A comet whizzes closely by Mars, and the tail of cosmic dust in its wake penetrates the Martian upper atmosphere and produces a new dense layer of ionization in its wake, essentially a new ionosphere.

NASA image of comet
These images were taken of comet C/2013 A1 Siding Spring by NASA's Mars Reconnaissance Orbiter on Oct. 19, 2014, during the comet's close flyby of Mars and the spacecraft. Image credit: NASA/JPL-Caltech/University of Arizona.

That’s what an instrument built at the University of Iowa observed when the comet Siding Spring flew past Mars on Oct. 19, 2014. NASA’s Jet Propulsion Laboratory released the findings in a press conference on Friday, Nov 7.
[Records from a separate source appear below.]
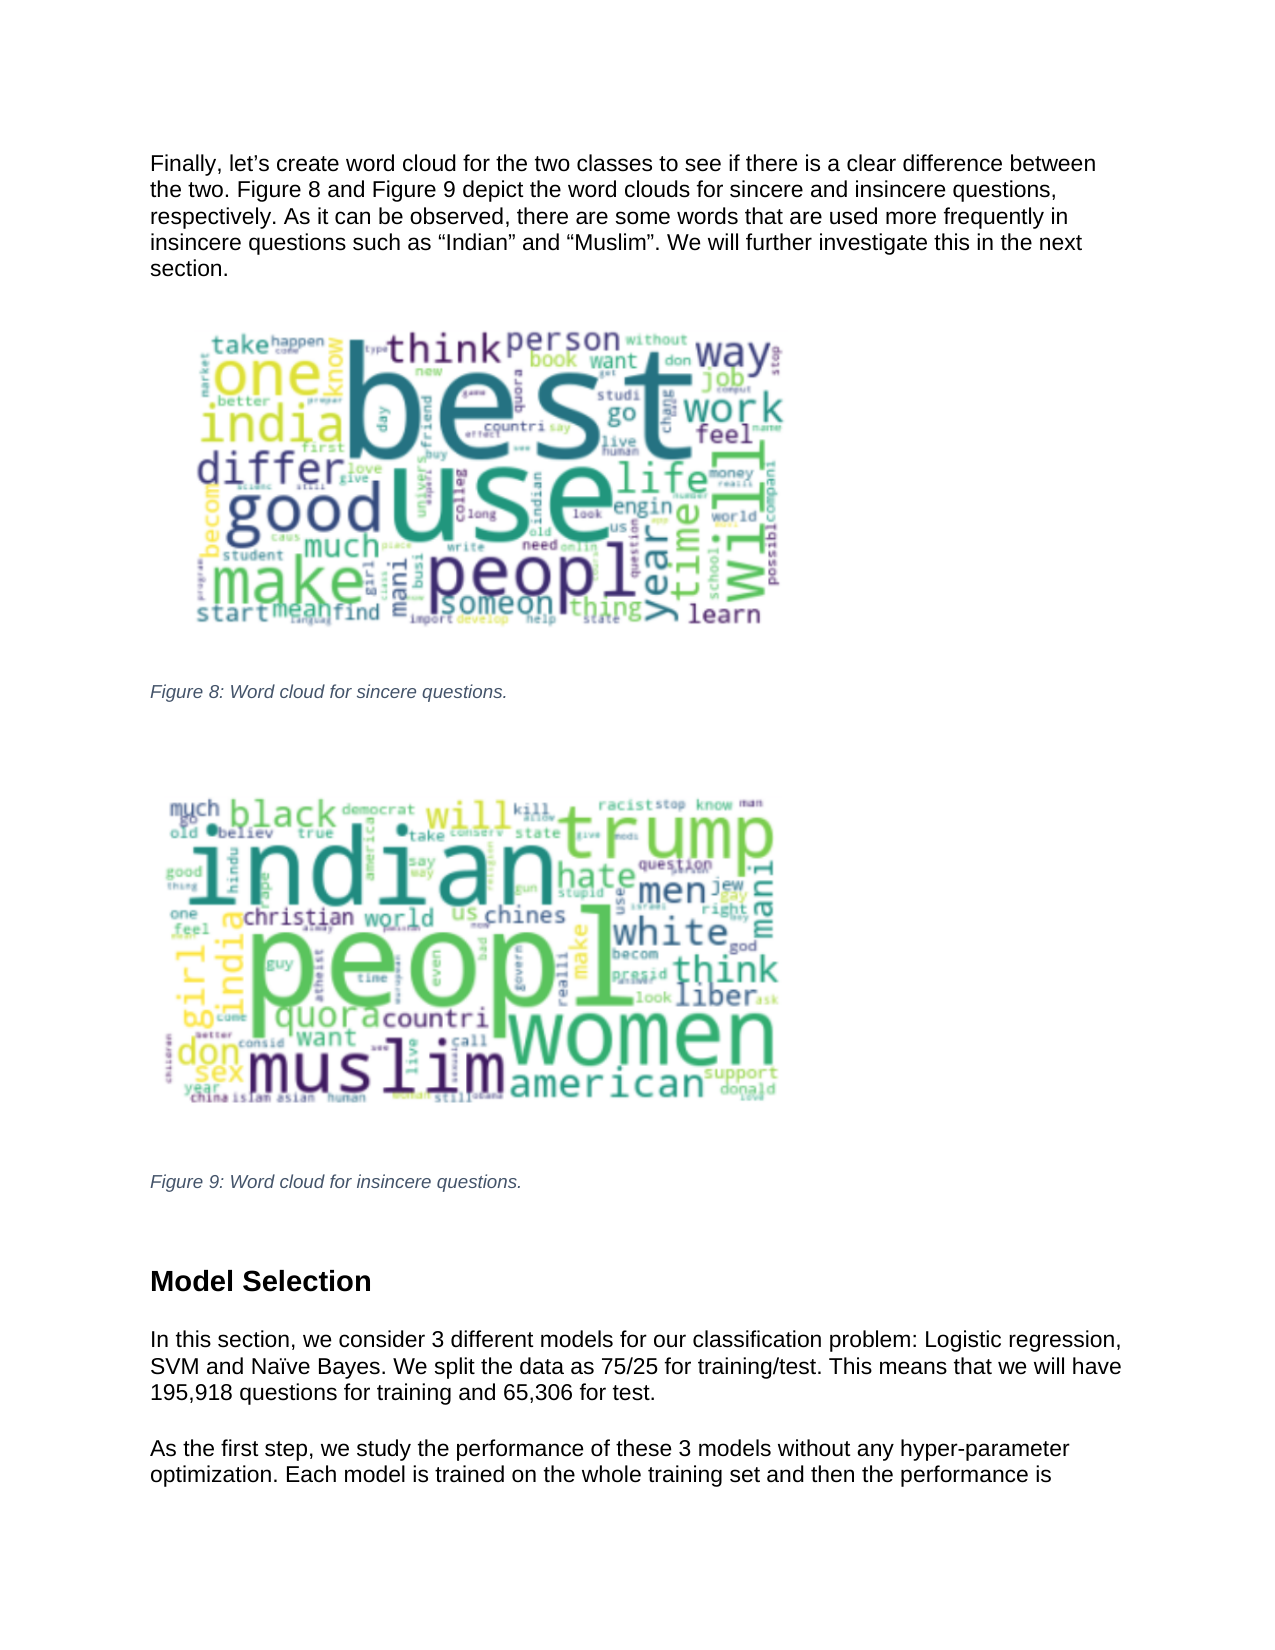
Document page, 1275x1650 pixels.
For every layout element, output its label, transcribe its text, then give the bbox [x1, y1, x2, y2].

picture [150, 781, 800, 1142]
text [150, 1435, 1125, 1487]
text Finally, let’s create word cloud for the two classes to see if there is a clear difference between the two. Figure 8 and Figure 9 depict the word clouds for sincere and insincere questions, respectively. As it can be observed, there are some words that are used more frequently in insincere questions such as “Indian” and “Muslim”. We will further investigate this in the next section. [150, 150, 1125, 282]
picture [150, 311, 846, 653]
text Figure 8: Word cloud for sincere questions. [150, 681, 1125, 703]
text Figure 9: Word cloud for insincere questions. [150, 1171, 1125, 1192]
text In this section, we consider 3 different models for our classification problem: Logistic regression, SVM and Naïve Bayes. We split the data as 75/25 for training/test. This means that we will have 195,918 questions for training and 65,306 for test. [150, 1326, 1125, 1406]
text Model Selection [150, 1264, 1125, 1297]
“It is a big deal, because it’s the first time we’ve ever directly measured an interaction of a comet with a terrestrial planet,” says UI physics and astronomy professor Don Gurnett. A comparable, very close cometary flyby of a planet like Earth or Mars is a very rare thing, thought to occur only about once every 10 million years.

Gurnett is the lead investigator for the ionospheric radar sounder on the Mars Express spacecraft, a European Space Agency mission in orbit since 2003.
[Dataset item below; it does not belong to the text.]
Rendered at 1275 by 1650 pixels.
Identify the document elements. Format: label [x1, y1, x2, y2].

The instrument is a radar that can remotely sound the Martian ionosphere with its 130-foot antenna. As Mars Express swept in close to the Red Planet a few hours after the comet's rendezvous, the radar saw that the density of electrons in Mars' ionosphere had jumped by a huge factor. The jump in density occurred in a layer at an altitude substantially lower than the normal density peak in the Martian ionosphere. He and his research team concluded that the increased ionization was produced by the impact of fine particles from the comet—essentially tiny meteors—burning up in Mars' atmosphere, a finding that was confirmed by instruments on the recently launched NASA’s Mars Atmosphere and Volatile Evolution (MAVEN) spacecraft, which is now in orbit around Mars.

The Iowa researchers detected the new ionosphere layer about seven hours after the comet passed by Mars, when MARSIS was at the closest point to the planet in its orbit. Mars Express then continued on its seven-hour elliptical orbit, and by the time the instrument was back at that closest point again, the newly formed ionospheric layer caused by the comet had dissipated.
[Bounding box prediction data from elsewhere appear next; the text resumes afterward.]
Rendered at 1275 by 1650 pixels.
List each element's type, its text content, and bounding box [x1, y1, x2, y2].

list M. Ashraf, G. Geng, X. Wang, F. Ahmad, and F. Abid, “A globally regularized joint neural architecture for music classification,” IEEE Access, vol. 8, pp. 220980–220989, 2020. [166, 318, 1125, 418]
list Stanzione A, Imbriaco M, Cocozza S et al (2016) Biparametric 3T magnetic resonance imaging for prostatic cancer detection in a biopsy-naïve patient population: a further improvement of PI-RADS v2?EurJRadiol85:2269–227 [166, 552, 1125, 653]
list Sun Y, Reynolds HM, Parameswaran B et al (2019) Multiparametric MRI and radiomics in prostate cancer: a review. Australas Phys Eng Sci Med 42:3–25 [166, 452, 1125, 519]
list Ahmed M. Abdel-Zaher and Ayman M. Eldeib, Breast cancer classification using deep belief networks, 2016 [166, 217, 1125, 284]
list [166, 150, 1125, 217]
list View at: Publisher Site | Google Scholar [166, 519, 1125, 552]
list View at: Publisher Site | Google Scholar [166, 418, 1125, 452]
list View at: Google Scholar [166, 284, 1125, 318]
The University of Iowa played a considerable role in the observation process. Years before Mars Express was launched, Gurnett suggested that an ionospheric sounding instrument be incorporated into the mission, and won a contract to build a major part of the instrument at Iowa. As Gurnett says, without the initiative to build the instrument at the UI, Mars Express may have never observed the ionosphere created by the comet.